**Activity:**
The entries below contain a stretch that opens with the line containing "left front paw: (393, 445)" and closes with the line containing "left back paw: (507, 423)"; set down that stretch exactly, both ends included, and nothing else.

[Pose landmark coordinates]
"""
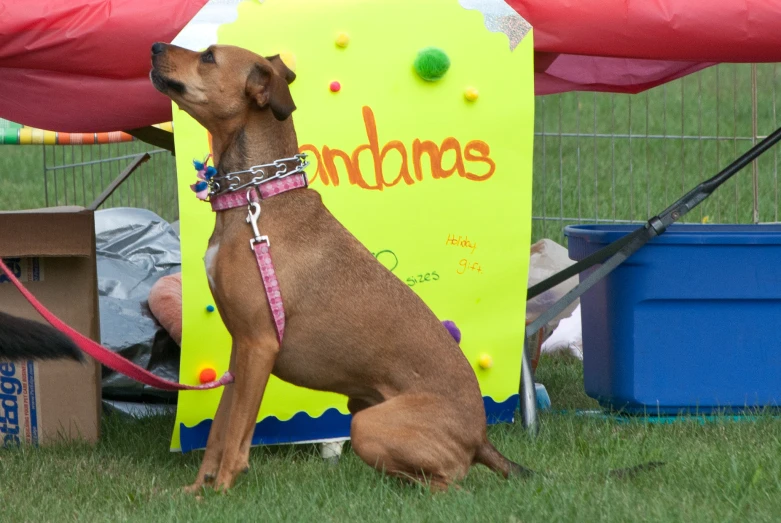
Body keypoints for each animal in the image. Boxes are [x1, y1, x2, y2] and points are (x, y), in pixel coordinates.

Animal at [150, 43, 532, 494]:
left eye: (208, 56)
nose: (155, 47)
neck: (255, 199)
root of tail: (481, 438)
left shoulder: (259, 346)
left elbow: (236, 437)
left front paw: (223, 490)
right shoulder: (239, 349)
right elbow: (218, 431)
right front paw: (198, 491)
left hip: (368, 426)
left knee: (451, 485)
"""
"""
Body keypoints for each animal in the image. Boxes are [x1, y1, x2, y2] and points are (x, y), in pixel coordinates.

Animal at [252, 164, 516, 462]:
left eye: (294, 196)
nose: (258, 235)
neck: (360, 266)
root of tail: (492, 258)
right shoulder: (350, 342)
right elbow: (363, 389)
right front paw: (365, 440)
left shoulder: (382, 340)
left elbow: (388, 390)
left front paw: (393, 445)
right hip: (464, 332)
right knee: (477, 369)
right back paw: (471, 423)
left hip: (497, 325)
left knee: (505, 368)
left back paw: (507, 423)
"""
"""
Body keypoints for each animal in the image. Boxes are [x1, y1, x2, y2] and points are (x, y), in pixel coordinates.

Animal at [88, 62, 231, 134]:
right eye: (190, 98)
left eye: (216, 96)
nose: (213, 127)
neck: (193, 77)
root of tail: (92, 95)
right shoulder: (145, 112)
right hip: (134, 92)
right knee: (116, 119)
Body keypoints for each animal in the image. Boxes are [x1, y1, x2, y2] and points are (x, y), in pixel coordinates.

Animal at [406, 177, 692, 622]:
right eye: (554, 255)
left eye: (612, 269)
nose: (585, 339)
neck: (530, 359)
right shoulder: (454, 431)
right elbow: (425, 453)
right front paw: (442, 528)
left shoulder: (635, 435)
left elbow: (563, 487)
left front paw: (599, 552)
"""
**Written response:**
left front paw: (393, 445)
right hip: (464, 332)
right knee: (477, 369)
right back paw: (471, 423)
left hip: (497, 325)
left knee: (505, 368)
left back paw: (507, 423)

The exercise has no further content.